REQUEST: Copy out the lines from the one holding "Vae Victis les amis !" through the one holding "modèles retravaillés) en HD, une caméra ret", inclusive, replacing "news" with "article" and changing nothing else.

AVAILABLE RECORDS:

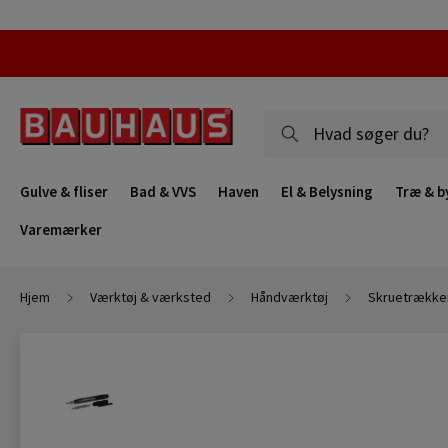
Gulve & fliser
Bad & VVS
Haven
El & Belysning
Træ & b
Varemærker
Hjem
Værktøj & værksted
Håndværktøj
Skruetrække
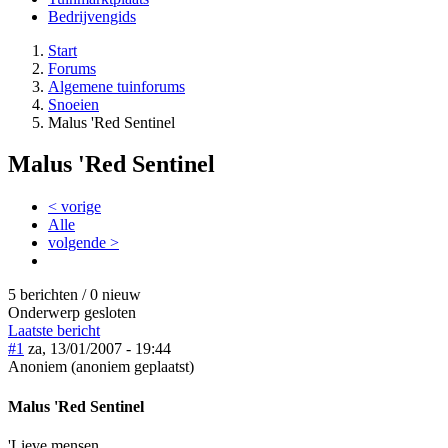
Bedrijvengids
Start
Forums
Algemene tuinforums
Snoeien
Malus 'Red Sentinel
Malus 'Red Sentinel
< vorige
Alle
volgende >
5 berichten / 0 nieuw
Onderwerp gesloten
Laatste bericht
#1
za, 13/01/2007 - 19:44
Anoniem (anoniem geplaatst)
Malus 'Red Sentinel
'Lieve mensen,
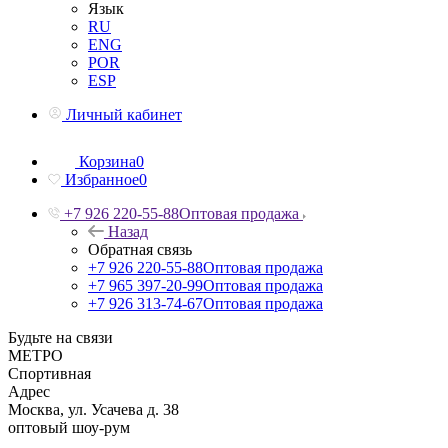
Язык
RU
ENG
POR
ESP
Личный кабинет
Корзина
0
Избранное
0
+7 926 220-55-88
Оптовая продажа
Назад
Обратная связь
+7 926 220-55-88
Оптовая продажа
+7 965 397-20-99
Оптовая продажа
+7 926 313-74-67
Оптовая продажа
Будьте на связи
МЕТРО
Спортивная
Адрес
Москва, ул. Усачева д. 38
оптовый шоу-рум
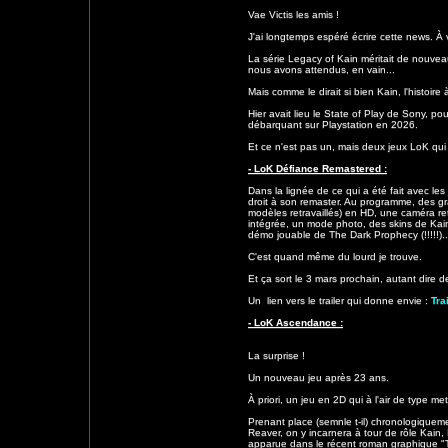
Vae Victis les amis !
J'ai longtemps espéré écrire cette news. À v
La série Legacy of Kain méritait de nouve
nous avons attendus, en vain...
Mais comme le dirait si bien Kain, l'histoir
Hier avait lieu le State of Play de Sony, p
débarquant sur Playstation en 2026.
Et ce n'est pas un, mais deux jeux LoK qui
- LoK Défiance Remastered :
Dans la lignée de ce qui a été fait avec le
droit à son remaster. Au programme, des gr
modèles retravaillés) en HD, une caméra ret
intégrée, un mode photo, des skins de Kain
démo jouable de The Dark Prophecy (!!!!!)..
C'est quand même du lourd je trouve.
Et ça sort le 3 mars prochain, autant dire d
Un lien vers le trailer qui donne envie :
Tra
- LoK Ascendance :
La surprise !
Un nouveau jeu après 23 ans.
À priori, un jeu en 2D qui à l'air de type me
Prenant place (semnle t-il) chronologique
Reaver, on y incarnera à tour de rôle Kain, 
apparue dans le récent roman graphique "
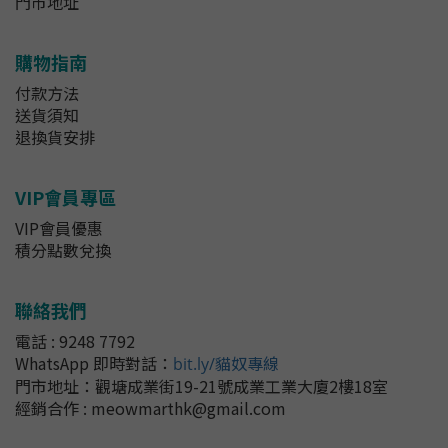
門市地址
購物指南
付款方法
送貨須知
退換貨安排
VIP會員專區
VIP會員優惠
積分點數兌換
聯絡我們
電話 : 9248 7792
WhatsApp 即時對話
：
bit.ly/貓奴專線
門市地址：
觀塘成業街19-21號成業工業大廈2樓18室
經銷合作 : meowmarthk@gmail.com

RESULT OF THIS EXERCISE:
Vae Victis les amis !
J'ai longtemps espéré écrire cette article. À v
La série Legacy of Kain méritait de nouve
nous avons attendus, en vain...
Mais comme le dirait si bien Kain, l'histoir
Hier avait lieu le State of Play de Sony, p
débarquant sur Playstation en 2026.
Et ce n'est pas un, mais deux jeux LoK qui
- LoK Défiance Remastered :
Dans la lignée de ce qui a été fait avec le
droit à son remaster. Au programme, des gr
modèles retravaillés) en HD, une caméra ret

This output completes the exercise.